Après notamment, Le club des incorrigibles optimistes, Jean-Michel Guenassia, nous invite, dans l’univers de la peinture. Avec comme artiste peintre, l’un des plus grands, Vincent van Gogh.

Et plus précisément, dans les 70 derniers jours de sa vie, à Auvers-sur-Oise. Ainsi, il s’installe dans une petite chambre de l’auberge Ravoux ; où il sera sous la tutelle médicale du docteur Gachet, chargé de maîtriser et juguler l’instabilité mentale du peintre.

Nous entrons maintenant, dans une hypothèse quant à la relation que la fille du « bon » docteur, Marguerite, qui souffre et étouffe de la mainmise de son père, sur son avenir. Marguerite a 19 ans et envisage de partir aux Amériques afin d’échapper à un mariage d’argent convenu par son père.

Moments d’espoir et d’opportunité, pour Marguerite, de la rencontre avec Vincent, qui a le double de son âge. Elle tombe éperdument amoureuse de celui-ci et se veut être son esclave. Sentiments guère partagé par le peintre, qui ne vit et ne rêve que par et pour la peinture.
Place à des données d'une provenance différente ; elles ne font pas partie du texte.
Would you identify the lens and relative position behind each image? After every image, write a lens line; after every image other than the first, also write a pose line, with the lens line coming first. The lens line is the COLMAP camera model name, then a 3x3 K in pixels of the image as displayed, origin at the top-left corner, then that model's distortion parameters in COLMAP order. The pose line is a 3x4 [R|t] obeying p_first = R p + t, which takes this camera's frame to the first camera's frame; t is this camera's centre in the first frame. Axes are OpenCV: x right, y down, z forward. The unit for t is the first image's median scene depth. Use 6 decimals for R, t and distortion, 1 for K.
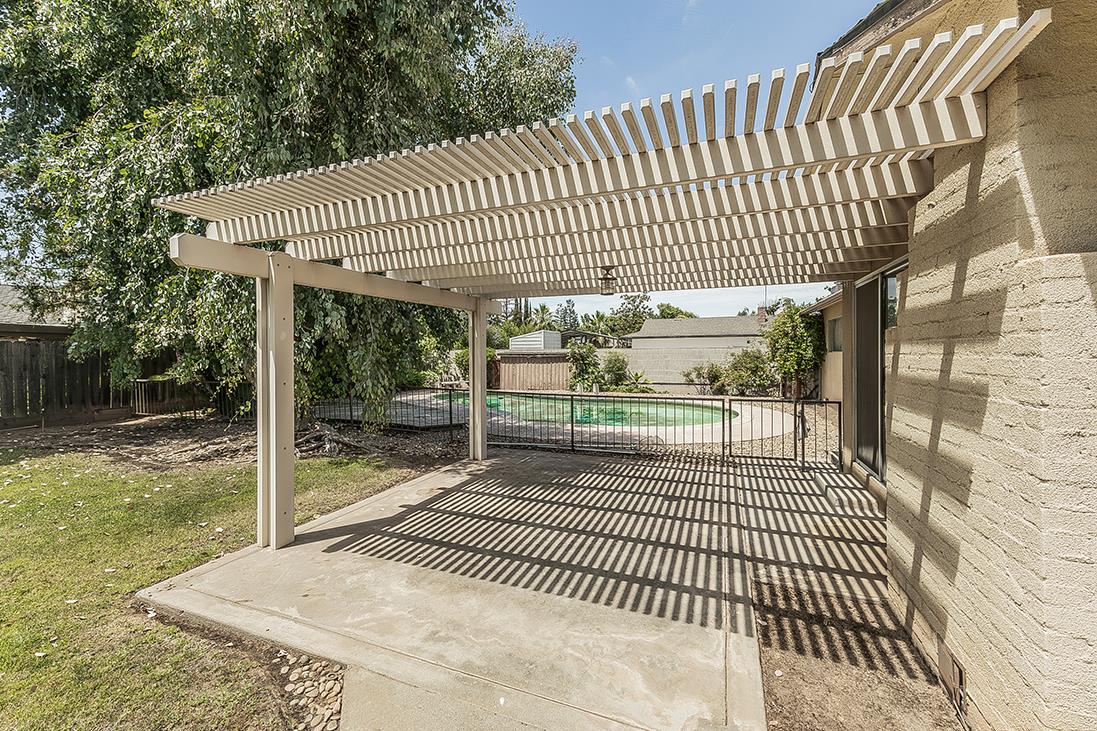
lens RADIAL K [[452.2, 0, 548.5], [0, 452.2, 365.5], [0, 0, 1]] dist [0.000418, 0.000062]
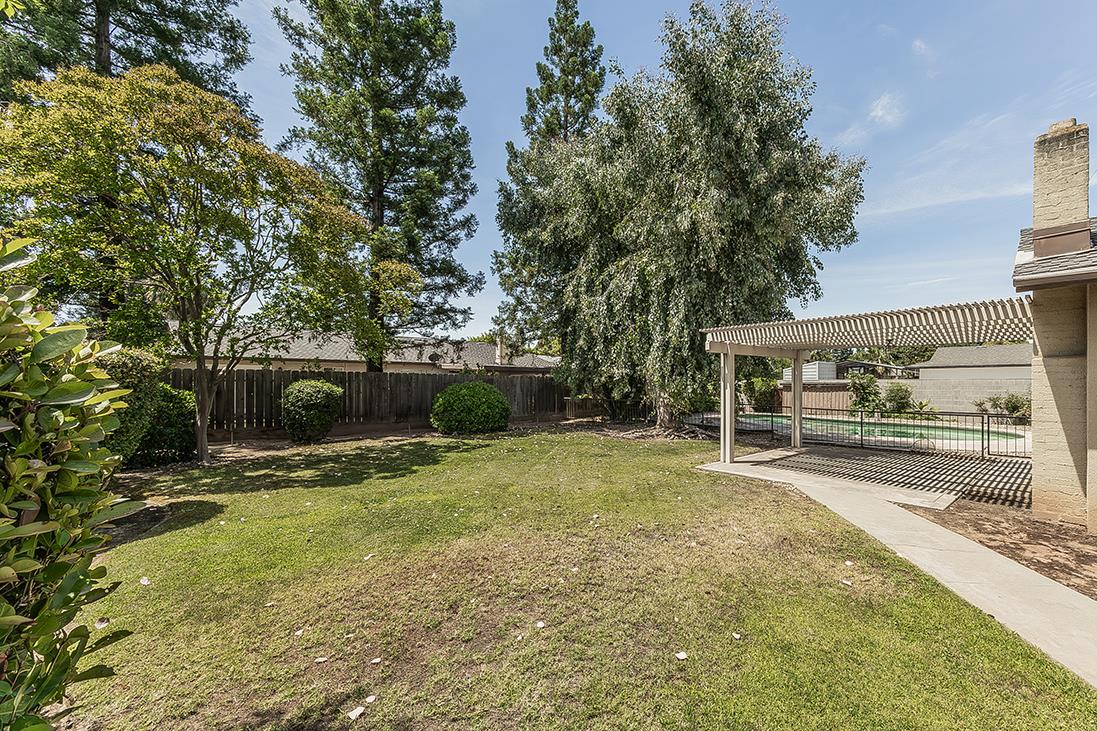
lens RADIAL K [[450.0, 0, 588.9], [0, 450.0, 384.8], [0, 0, 1]] dist [0.000276, 0.000045]
pose [[0.896715, 0.005781, -0.442570, -0.041530], [-0.015116, 0.999731, -0.017570, 0.006248], [0.442350, 0.022445, 0.896562, -0.313677]]
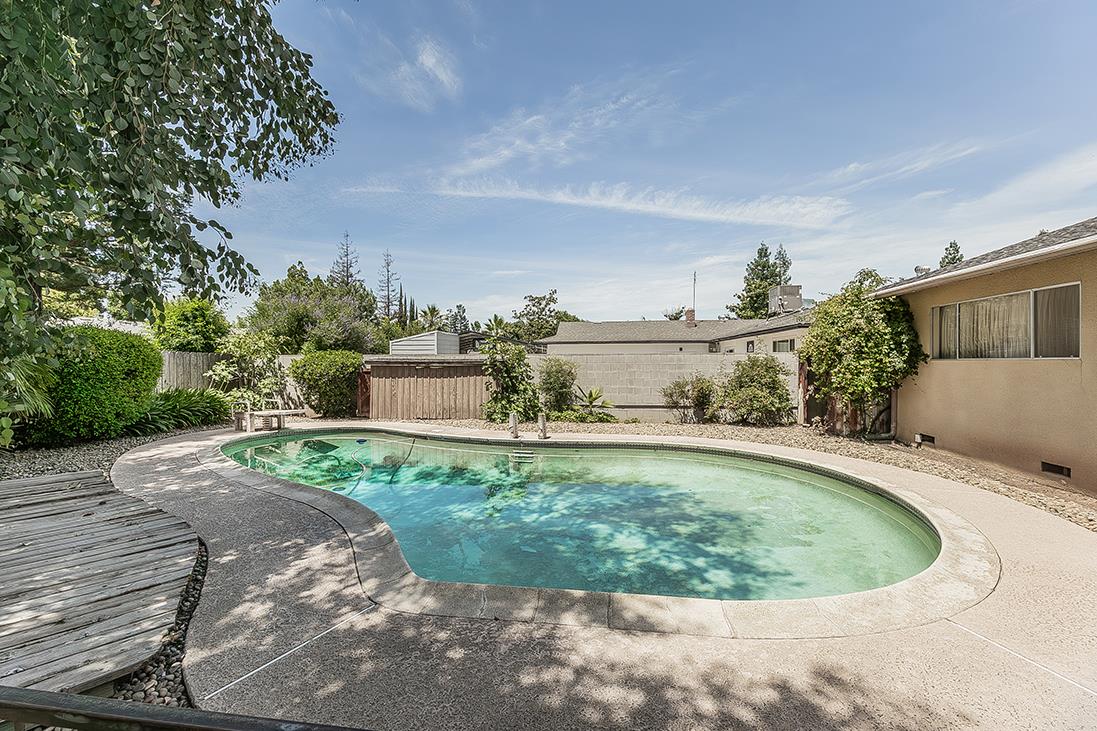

Jusqu’au moment fatidique de sa mort, d’un coup de révolver. Et Jean-Michel Guenassia, nous offre avec beaucoup d’empathie une possible hypothèse à ce drame, sur lequel plane toujours l’incertitude…

D’une écriture souple et agréable, ce roman se lit, avec beaucoup de suspense. Et ressentons, les multiples couleurs, du jaune flamboyant au bleu intense, ainsi que des volutes exubérantes, que Vincent, jusqu’au bout a voulu retranscrire.